The Three Laws of Thermodynamics: You cannot win. You can only break even on a very cold day. It never gets that cold.

 

--

Uncle Al

UNDER SATAN'S LEFT FOOT

Vote a 10 for doing the experiments!

Posted

They also stated that the world was flat once.

 

Hmm. I would question your interpretation of the laws.

 

Wikipedia States

"... Entropy is central to the second law of thermodynamics. According to this law, the entropy of an isolated system can only increase, while the entropy change of a system at temperature T absorbing an infitesimal amount of heat δq in a reversible way, is given by . The second law in conjunction with the fundamental thermodynamic relation places limits on a system's ability to do useful work.[3][4]

 

The second law can also be used to predict whether a physical process will proceed spontaneously. Spontaneous changes in isolated systems occur along with an increase in entropy.

 

The word "entropy" is derived from the Greek εντροπία "a turning toward" (εν- "in" + τροπή "a turning").[5] ..."

 

AS I STATED :

 

99.999999999999999999999999% efficent is close enough for me to be perpetual.

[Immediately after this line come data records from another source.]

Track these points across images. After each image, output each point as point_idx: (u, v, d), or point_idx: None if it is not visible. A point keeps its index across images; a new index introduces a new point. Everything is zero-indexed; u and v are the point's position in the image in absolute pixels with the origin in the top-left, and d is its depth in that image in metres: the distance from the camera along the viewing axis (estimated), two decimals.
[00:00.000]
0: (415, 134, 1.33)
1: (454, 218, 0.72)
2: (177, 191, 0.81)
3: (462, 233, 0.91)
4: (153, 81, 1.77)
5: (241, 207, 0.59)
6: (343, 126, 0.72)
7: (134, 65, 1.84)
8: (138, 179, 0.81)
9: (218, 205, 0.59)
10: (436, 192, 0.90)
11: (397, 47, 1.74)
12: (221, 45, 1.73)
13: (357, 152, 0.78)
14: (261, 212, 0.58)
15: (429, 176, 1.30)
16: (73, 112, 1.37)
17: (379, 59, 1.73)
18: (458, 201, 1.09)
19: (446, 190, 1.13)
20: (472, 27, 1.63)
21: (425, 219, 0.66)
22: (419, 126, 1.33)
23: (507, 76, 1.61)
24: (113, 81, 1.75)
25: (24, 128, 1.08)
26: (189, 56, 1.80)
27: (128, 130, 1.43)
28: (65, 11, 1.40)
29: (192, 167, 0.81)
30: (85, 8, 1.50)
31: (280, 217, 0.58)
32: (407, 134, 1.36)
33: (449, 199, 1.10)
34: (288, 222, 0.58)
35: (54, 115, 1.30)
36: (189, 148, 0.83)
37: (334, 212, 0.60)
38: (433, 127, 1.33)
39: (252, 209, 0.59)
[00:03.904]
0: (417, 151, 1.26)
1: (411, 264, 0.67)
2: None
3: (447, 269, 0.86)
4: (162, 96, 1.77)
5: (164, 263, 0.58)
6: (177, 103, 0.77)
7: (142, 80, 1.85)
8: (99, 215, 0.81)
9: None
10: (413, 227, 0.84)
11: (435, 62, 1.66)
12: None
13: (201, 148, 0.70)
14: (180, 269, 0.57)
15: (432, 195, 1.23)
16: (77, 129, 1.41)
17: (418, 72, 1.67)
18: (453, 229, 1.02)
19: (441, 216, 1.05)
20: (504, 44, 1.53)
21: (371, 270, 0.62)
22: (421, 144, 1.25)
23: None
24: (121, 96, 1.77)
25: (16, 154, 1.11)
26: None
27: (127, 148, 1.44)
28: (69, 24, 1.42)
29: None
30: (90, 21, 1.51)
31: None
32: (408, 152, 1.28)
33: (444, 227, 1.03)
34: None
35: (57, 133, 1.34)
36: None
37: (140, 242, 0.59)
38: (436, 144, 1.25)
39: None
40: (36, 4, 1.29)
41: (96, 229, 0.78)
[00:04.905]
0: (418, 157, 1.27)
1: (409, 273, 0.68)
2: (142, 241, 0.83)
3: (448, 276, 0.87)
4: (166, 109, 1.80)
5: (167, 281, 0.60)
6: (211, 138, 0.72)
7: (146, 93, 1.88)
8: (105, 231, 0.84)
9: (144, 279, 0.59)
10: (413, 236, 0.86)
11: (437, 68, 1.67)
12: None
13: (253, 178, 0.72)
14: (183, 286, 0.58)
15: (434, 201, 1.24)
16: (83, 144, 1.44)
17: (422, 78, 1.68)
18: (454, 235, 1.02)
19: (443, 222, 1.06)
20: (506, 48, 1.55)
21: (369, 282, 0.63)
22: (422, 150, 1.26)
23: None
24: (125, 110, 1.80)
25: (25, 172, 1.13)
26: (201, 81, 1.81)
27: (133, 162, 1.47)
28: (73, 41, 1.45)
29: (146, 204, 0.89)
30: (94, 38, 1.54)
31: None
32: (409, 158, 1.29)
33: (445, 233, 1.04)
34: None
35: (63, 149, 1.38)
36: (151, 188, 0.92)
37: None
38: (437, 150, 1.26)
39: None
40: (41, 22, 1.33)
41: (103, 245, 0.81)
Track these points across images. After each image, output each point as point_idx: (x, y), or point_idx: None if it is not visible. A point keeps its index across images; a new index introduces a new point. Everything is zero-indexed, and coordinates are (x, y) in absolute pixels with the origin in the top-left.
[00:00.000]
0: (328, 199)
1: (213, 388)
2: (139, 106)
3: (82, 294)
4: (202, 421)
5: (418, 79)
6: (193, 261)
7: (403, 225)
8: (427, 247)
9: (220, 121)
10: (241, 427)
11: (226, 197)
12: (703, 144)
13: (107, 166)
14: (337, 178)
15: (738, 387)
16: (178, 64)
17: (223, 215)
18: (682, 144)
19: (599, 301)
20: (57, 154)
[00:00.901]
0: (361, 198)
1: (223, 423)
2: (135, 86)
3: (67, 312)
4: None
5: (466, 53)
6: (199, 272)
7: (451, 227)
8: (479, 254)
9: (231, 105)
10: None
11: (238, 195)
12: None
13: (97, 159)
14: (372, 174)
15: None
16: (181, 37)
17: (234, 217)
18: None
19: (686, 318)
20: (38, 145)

I'll just add a battery to make up the difference every 100 years kick off a 9v charge for 1 second.

 

By MAN this is not possible; by GOD all things are possible.

 

"ENERGY CAN NEITHER BE CREATED NOR DESTROIED" and since we know this is a TRUE statement; you must analyze the dissipation of energy normally in the form of HEAT, and since this can be over come it is a matter of configuration.

Posted

Uncle Al

 

Please excuse my ignorance, I have to ask you;

 

Why do things seem to get cold when you put a vaccum over your hand?

What happens to water when you compress it?

Why do hot things seem to get colder when you put pressure on them?

Why does a magnet become affected in hot water? and Why does it work better in cold water?

 

I think the answers to these questions is startling similar and perhaps may help make a very cold day.